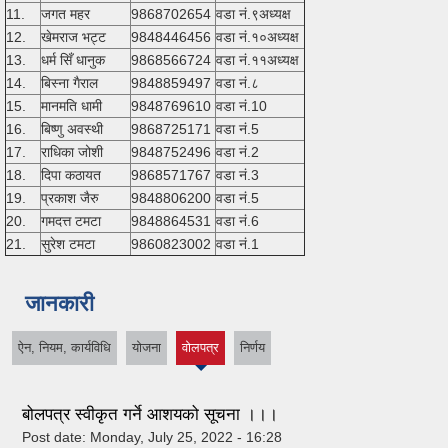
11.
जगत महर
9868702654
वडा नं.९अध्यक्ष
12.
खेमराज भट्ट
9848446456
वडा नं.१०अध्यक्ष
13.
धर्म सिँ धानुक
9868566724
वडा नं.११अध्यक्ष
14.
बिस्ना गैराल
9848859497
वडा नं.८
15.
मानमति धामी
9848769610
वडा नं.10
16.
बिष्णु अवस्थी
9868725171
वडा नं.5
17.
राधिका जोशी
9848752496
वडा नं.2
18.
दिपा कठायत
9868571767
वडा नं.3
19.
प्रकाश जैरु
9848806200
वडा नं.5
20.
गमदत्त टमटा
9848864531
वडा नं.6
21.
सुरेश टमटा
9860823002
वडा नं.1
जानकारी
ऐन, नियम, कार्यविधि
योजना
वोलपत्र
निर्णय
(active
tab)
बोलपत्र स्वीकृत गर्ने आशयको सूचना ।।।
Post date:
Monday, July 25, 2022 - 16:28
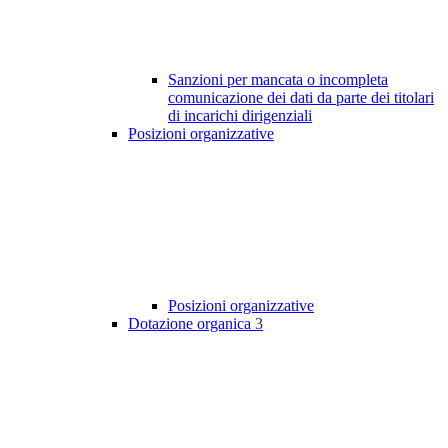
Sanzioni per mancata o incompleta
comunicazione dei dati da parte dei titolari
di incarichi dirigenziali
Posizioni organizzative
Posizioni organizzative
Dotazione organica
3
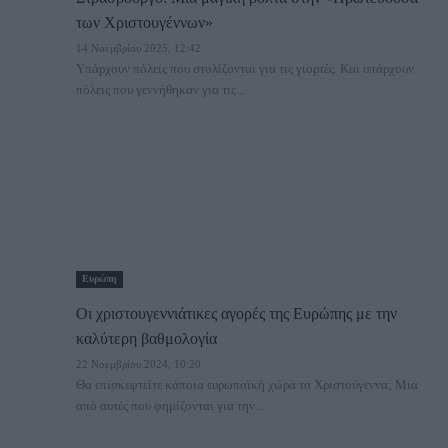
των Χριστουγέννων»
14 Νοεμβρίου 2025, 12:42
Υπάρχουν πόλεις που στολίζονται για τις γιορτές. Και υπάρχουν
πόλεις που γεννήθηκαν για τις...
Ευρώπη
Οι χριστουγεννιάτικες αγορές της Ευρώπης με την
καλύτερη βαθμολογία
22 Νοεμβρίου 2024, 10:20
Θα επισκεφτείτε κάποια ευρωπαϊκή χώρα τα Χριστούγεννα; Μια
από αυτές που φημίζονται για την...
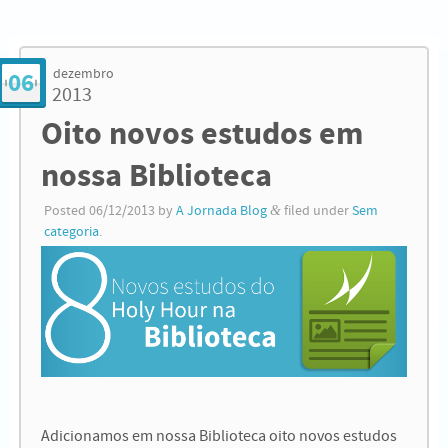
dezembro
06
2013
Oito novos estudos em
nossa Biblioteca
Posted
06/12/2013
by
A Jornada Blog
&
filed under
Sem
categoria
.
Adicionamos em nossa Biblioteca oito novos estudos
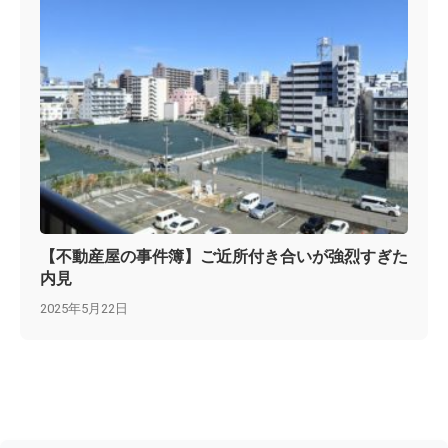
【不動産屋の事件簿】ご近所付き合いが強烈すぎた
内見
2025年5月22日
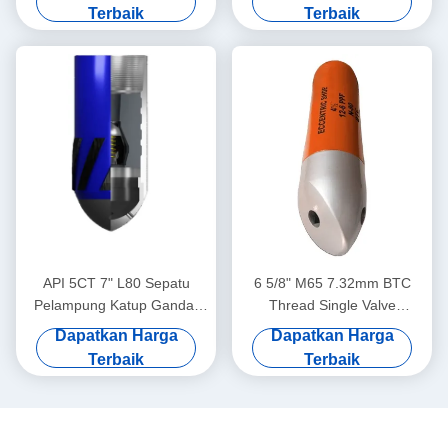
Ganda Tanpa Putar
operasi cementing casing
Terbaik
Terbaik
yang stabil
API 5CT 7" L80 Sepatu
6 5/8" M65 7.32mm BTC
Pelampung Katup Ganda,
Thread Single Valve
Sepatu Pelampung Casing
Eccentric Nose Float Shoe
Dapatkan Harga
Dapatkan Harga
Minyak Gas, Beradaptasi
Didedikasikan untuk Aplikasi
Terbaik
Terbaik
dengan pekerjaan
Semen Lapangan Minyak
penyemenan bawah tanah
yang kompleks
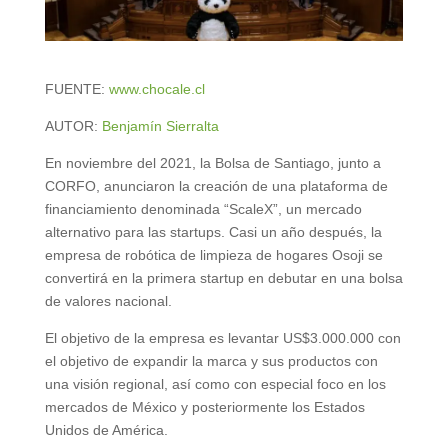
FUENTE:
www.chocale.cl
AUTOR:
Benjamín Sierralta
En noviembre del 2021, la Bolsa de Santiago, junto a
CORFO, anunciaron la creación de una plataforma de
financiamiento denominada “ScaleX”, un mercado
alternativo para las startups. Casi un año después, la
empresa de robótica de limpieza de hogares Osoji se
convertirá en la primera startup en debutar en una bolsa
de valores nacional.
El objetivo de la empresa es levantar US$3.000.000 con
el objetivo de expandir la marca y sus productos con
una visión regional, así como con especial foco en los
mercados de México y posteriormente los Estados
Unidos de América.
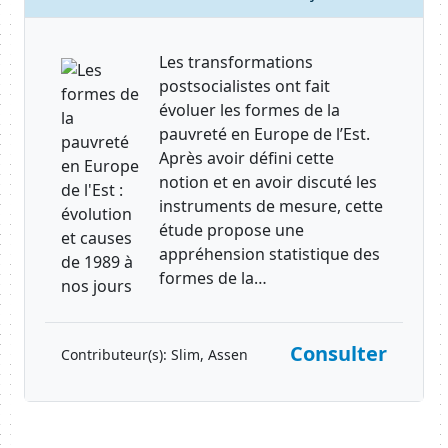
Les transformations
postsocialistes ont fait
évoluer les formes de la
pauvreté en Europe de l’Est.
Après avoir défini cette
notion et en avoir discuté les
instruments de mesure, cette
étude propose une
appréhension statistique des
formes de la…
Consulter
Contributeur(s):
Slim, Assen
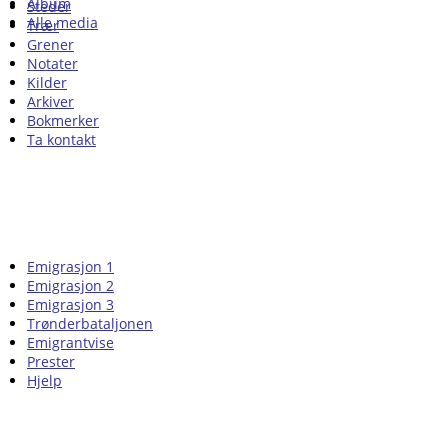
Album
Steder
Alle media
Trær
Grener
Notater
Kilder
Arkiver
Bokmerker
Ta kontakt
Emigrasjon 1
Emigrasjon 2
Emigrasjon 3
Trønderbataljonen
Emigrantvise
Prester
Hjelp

_YOUR INSTRUCTIONS_: Pull out each line of the listing above that contains the word "Biblioteca".

_RESULT BELOW_:
nossa Biblioteca
Adicionamos em nossa Biblioteca oito novos estudos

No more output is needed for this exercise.